Moseley Folk Festival
Moseley Park, Birmingham
2-4/09/2011
Moseley Folk Festival
Moseley Park, Birmingham
2-4/09/2011
There can’t be many festivals held at the back of a couple of estate agents and a tanning salon. However, as we amble through the woods and down to the park’s natural amphitheatre, the coastal sounds of The Mariner’s Children, make the real world seem far away.
Crystal Fighters, yes, those Crystal Fighters, at a folk festival… strip back their usual computerised rave-o-tronic storm, translating perfectly to allow their song writing to shine through. Ben Calvert captures gritty kitchen sink scenarios and balls them up into tunes of semi-surreal indie-folk while Villagers perform a muscular set that makes Conor O’Brien seem like a celtic Arcade Fire, drawing the most enthusiastic response so far. Gruff Rhys, by far the highlight of the first day, is joined by 9 Bach’s Lisa Jen. Their set meanders fantastically between brittle, twee indie-pop and borderline doolally hip hop. Boat To Row restore some sense with their leafy folk, accented with a celtic spirit until Badly Drawn Boy rounds off the night with a Manchester karaoke song-book.

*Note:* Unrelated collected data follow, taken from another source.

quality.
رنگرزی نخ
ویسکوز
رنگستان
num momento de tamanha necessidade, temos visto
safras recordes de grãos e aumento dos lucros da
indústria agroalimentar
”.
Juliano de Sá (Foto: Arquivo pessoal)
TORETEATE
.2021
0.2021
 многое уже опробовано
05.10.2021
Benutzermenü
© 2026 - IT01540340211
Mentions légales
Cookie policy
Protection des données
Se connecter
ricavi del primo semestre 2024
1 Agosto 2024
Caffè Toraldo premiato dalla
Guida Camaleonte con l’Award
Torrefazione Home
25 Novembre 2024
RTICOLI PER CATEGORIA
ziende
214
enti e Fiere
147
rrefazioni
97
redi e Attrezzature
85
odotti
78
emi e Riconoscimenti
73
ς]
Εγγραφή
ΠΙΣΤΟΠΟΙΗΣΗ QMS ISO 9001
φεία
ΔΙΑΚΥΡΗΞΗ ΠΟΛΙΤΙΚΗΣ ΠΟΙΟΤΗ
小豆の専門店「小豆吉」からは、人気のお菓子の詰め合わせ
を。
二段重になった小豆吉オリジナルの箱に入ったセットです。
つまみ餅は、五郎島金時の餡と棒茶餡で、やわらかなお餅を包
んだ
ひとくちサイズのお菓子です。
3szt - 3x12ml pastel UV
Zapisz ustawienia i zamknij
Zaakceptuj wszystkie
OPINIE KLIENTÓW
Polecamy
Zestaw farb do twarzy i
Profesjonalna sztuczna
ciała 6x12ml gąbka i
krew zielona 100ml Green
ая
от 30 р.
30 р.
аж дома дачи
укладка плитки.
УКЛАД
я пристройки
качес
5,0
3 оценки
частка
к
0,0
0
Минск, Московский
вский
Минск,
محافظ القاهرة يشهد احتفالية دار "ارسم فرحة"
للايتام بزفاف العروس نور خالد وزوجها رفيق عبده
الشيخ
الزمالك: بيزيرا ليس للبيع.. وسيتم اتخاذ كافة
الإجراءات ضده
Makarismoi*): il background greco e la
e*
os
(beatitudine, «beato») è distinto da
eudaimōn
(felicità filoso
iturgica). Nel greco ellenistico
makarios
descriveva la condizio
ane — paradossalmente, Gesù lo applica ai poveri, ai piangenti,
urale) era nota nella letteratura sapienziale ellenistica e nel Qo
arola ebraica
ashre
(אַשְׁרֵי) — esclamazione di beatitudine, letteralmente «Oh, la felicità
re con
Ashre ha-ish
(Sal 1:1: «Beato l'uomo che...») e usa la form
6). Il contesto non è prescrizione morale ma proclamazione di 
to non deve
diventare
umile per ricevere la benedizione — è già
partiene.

Saturday and Willy Mason proves he is “cooler than TV”, as he aspires to in the mass sing-along of ‘Oxygen’, then Jose Gonzalez’s Junip perform a driving set that departs from his trademark Spanish-classical guitar and moves towards a Neu!/Can style krautrock that soars into the evening sky. The Bees lay down their 60s soul to a packed field while Poppy Tibbets’ beautiful voice has The Bohemian Jukebox tent in hushed admiration. To end the day, the incredible Tinariwen entrance the audience with drones of desert blues.
Sunday sees John Napier’s dry-witted indie-pop raise smiles until Billy Bragg ends the weekend with by far the most charged and galvanising set of the festival. ‘Greetings To The New Brunette’, ‘The Milkman of Human Kindness’ and ‘It Says Here’ show Bragg as the impeccable songwriter and enigmatic performer that he is.